• [Working data]:
────────────────────────────────────────

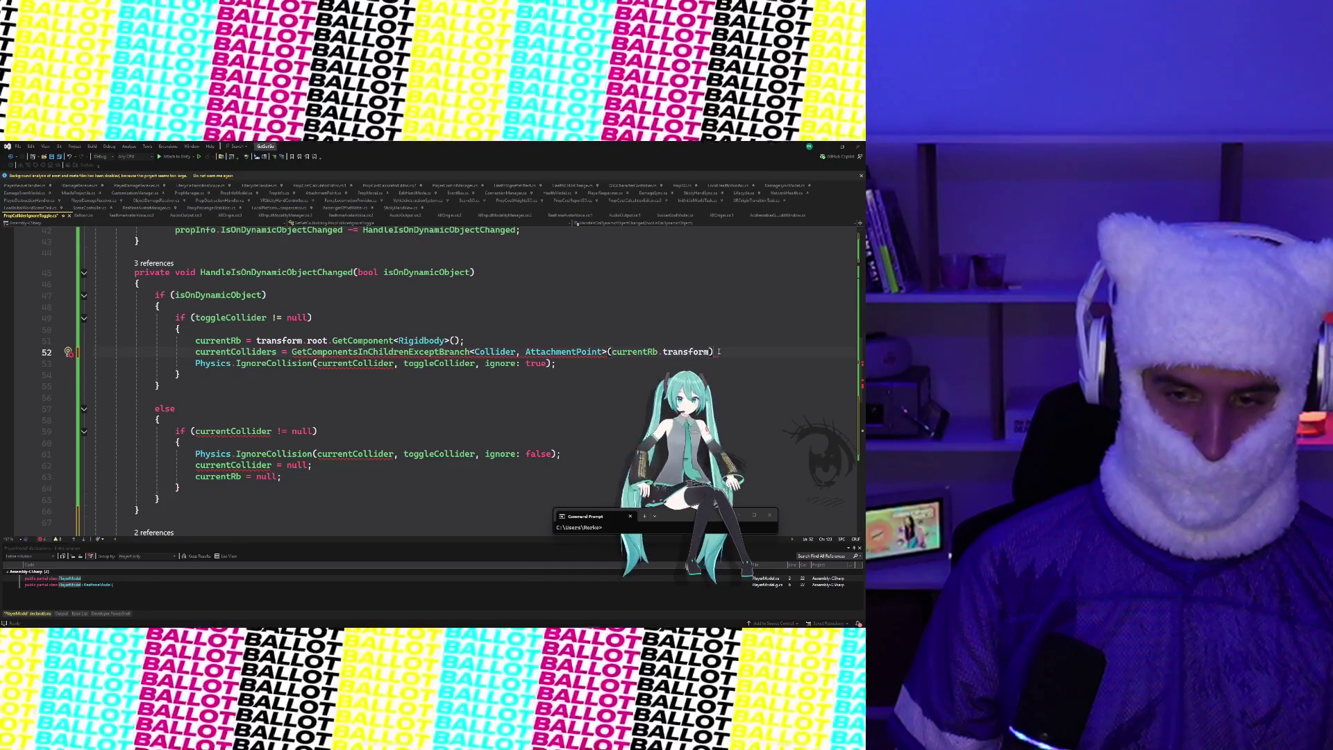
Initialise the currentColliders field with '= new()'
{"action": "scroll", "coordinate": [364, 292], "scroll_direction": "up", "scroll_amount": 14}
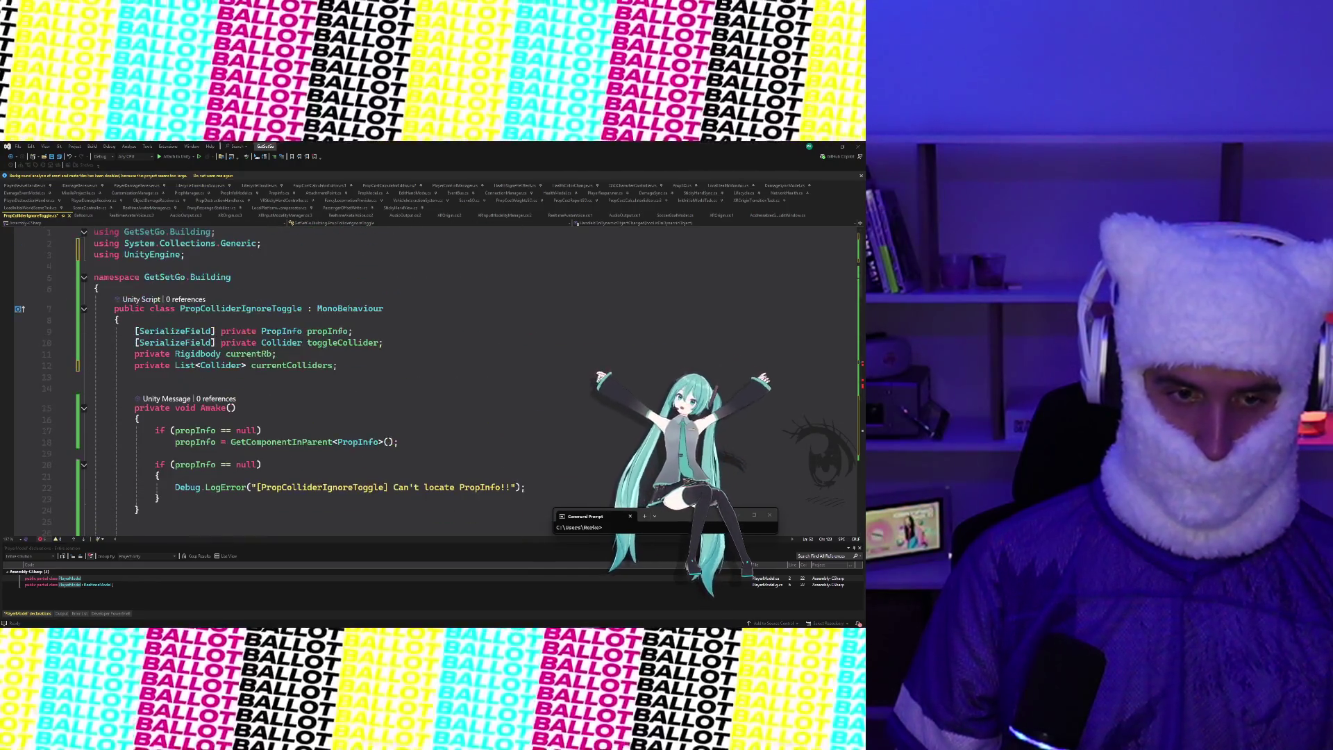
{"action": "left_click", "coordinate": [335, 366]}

────────────────────────────────────────

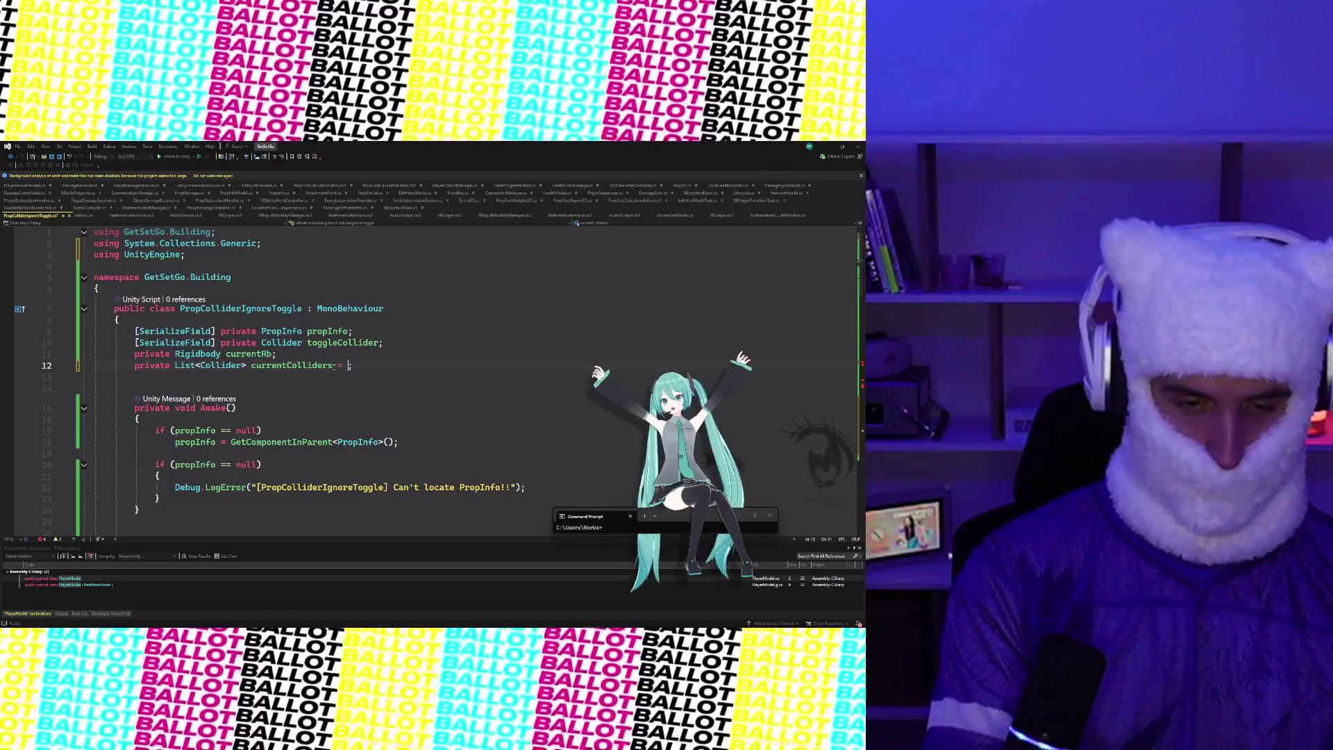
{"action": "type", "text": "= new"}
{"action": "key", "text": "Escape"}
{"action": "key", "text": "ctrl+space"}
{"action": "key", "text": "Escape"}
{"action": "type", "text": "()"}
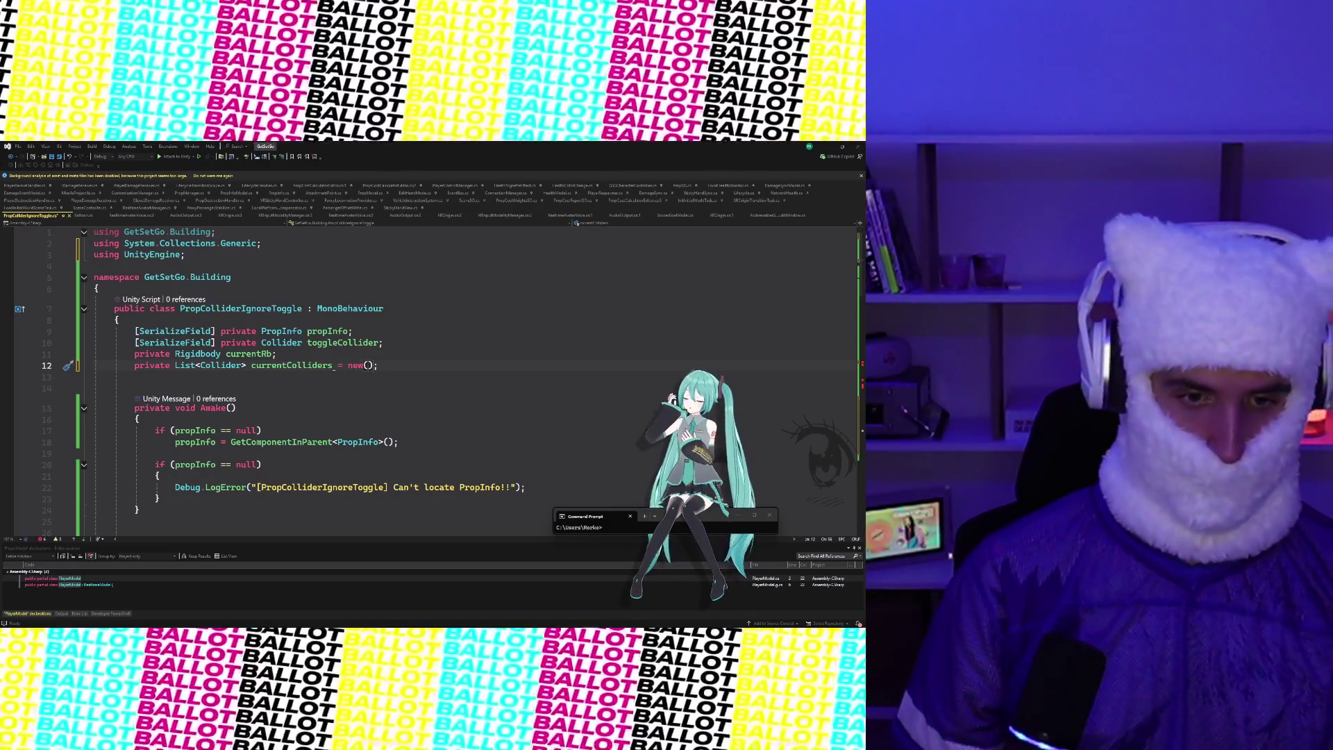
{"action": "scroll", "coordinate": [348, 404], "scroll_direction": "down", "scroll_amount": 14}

────────────────────────────────────────

Return all lines in the entries above that carry the word "text".

• [Solution for this exercise]:
{"action": "type", "text": "= new"}
{"action": "key", "text": "Escape"}
{"action": "key", "text": "ctrl+space"}
{"action": "key", "text": "Escape"}
{"action": "type", "text": "()"}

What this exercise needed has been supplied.